What you have to do:
From the data that follows, set down exactly the lines from the one with "Fig. 2. Energy" through the one with "FIGURE 3 | Forest", counting both. Pictures stay out.

Entries provided:
____

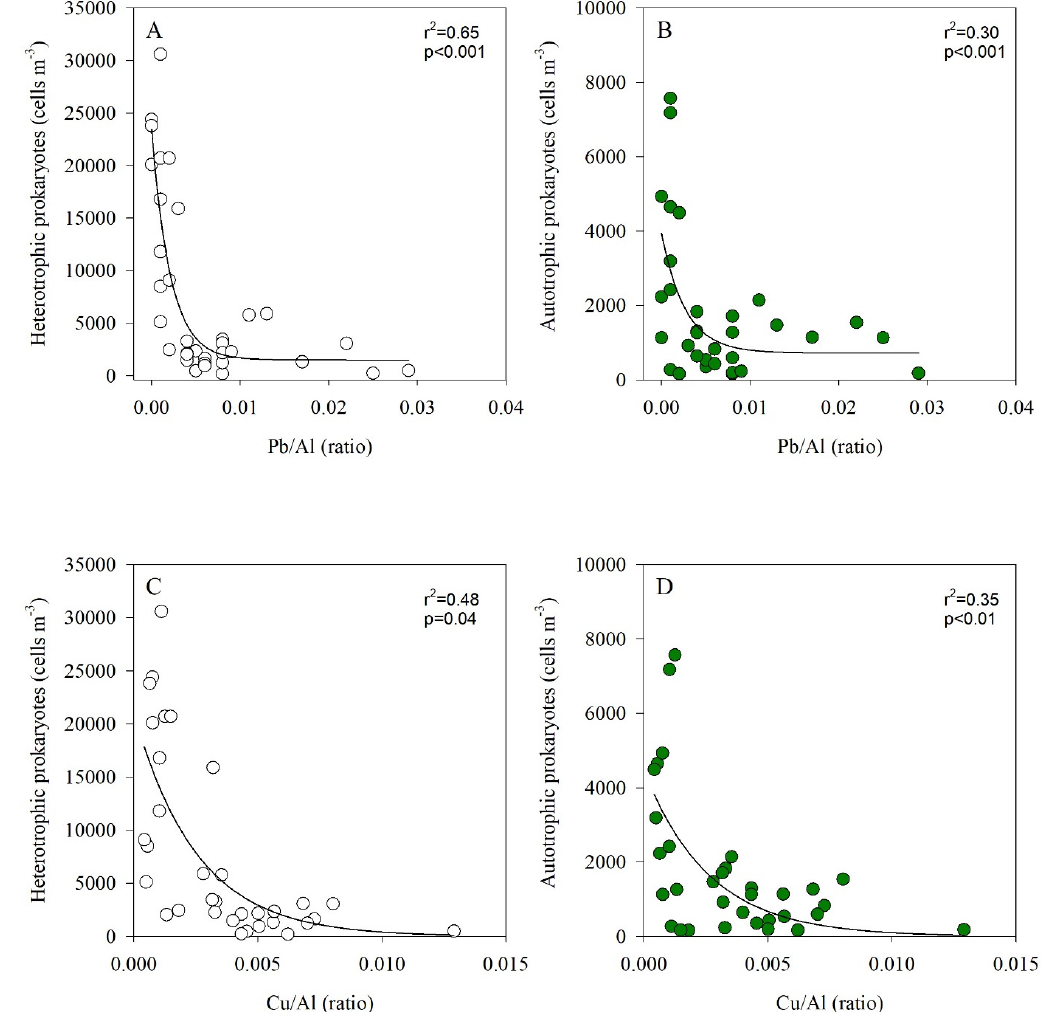
Figure 5. The relationship between the Pb/Al ( A,B ) and Cu/Al ( C,D ) ratios and heterotrophic prokaryotes ( A , C ) and autotrophic prokaryotes ( B , D ) abundance. ( A , C ) and autotrophic prokaryotes ( B , D )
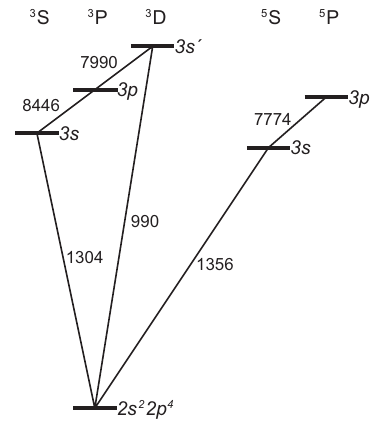
Fig. 2. Energy diagram of the lowest triplet and quintet states of atomic oxygen, showing the important transitions (labelled in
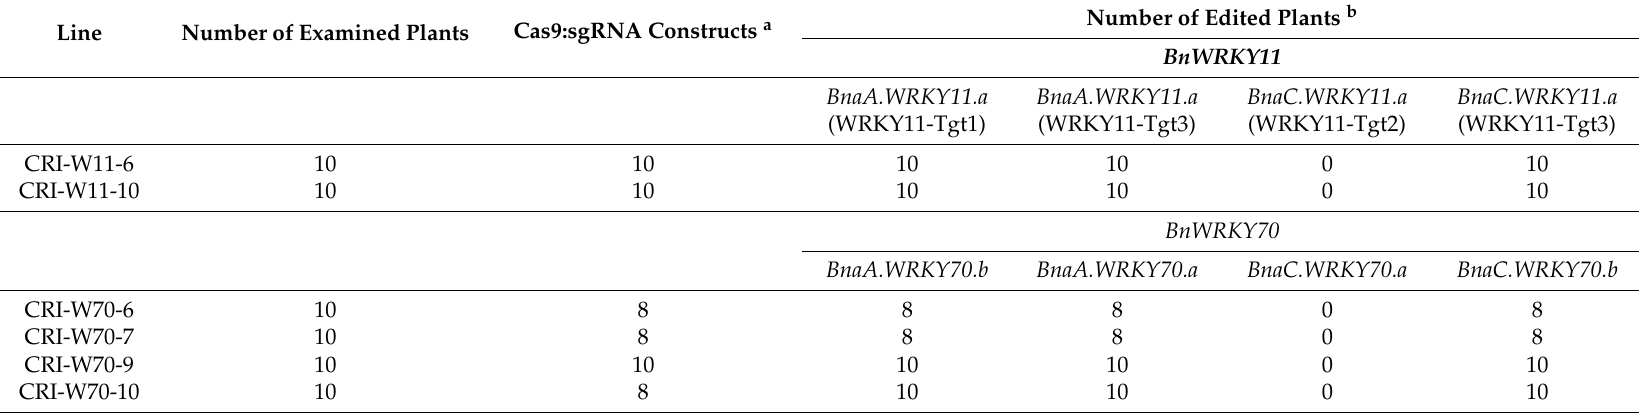
Table 2. Sum of the edited T 1 plants of CRI-W11 and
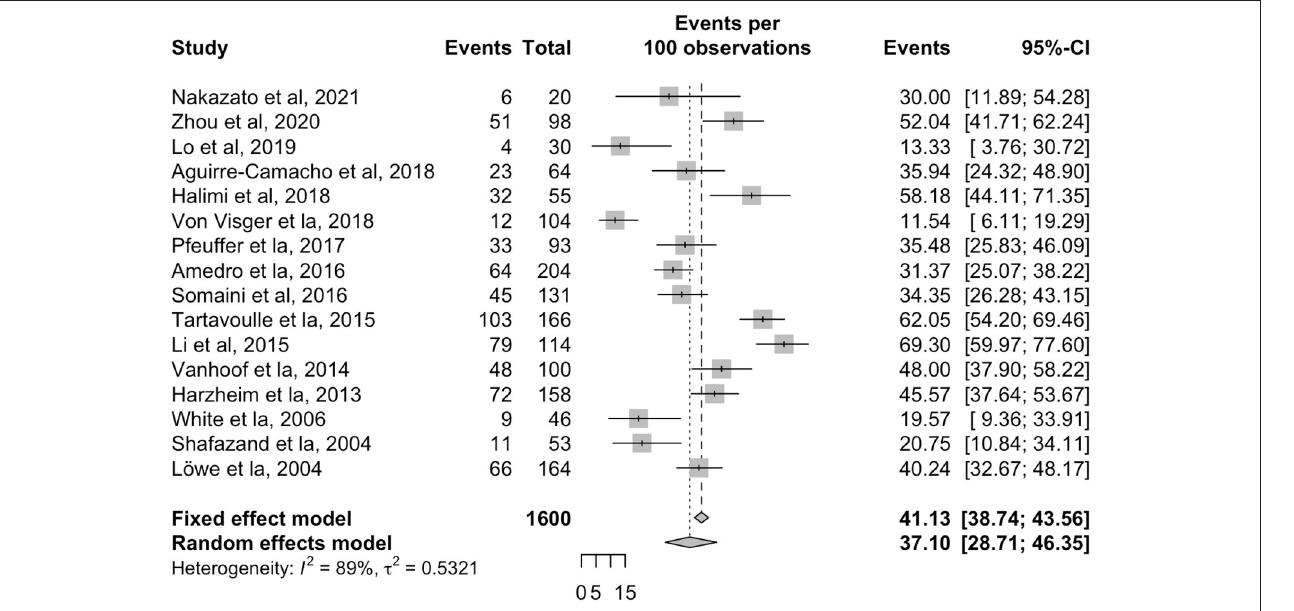
FIGURE 3 | Forest plot for the pooled prevalence of anxiety in patients with pulmonary hypertension.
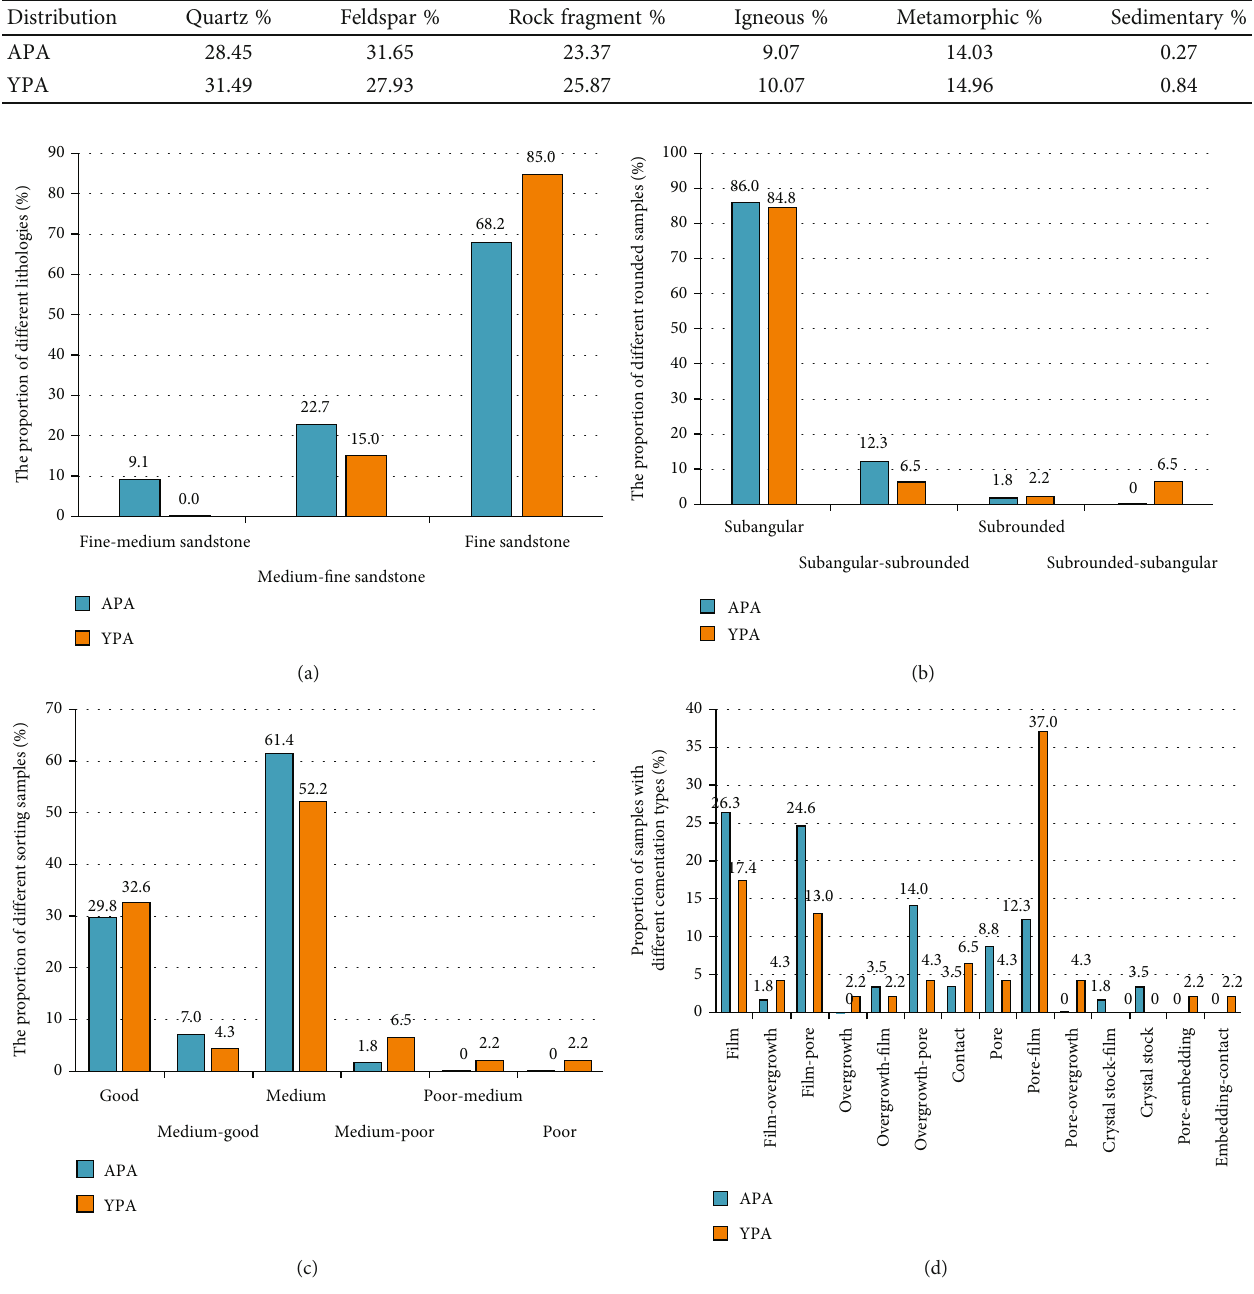
Figure 3: Comparison of rock di ff erences between the Chang 8 reservoirs in the APA and YPA. (a) Comparison of lithologic di ff erences 2 between the YPA and APA. (b) Comparison of rounding di ff erences between the YPA and APA reservoirs. (c) Comparison of reservoir sorting di ff erences between the YPA and APA. (d) Comparison of cementation types between the YPA and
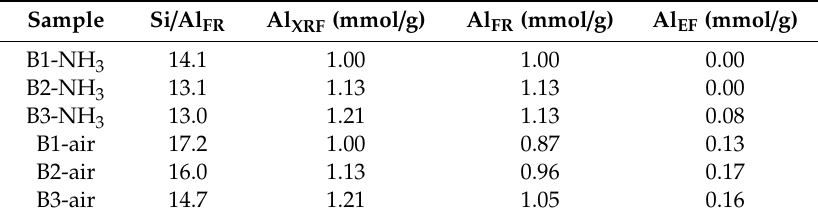
Figure 4. 29 Si MAS NMR spectra of B1-B3 samples calcined in ammonia ( a ) and in air ( b ) solid lines, together with spectra simulation dashed and gray lines. Table 1. Results of chemical analysis (XRF) and concentration of framework and extra-framework Al, Si / Al FR and Al FR estimated from 29 Si MAS NMR, Al EF estimated as a di ff erence between Al XRF and Al FR .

____

Task output:
Fig. 2. Energy diagram of the lowest triplet and quintet states of atomic oxygen, showing the important transitions (labelled in
Table 2. Sum of the edited T 1 plants of CRI-W11 and
FIGURE 3 | Forest plot for the pooled prevalence of anxiety in patients with pulmonary hypertension.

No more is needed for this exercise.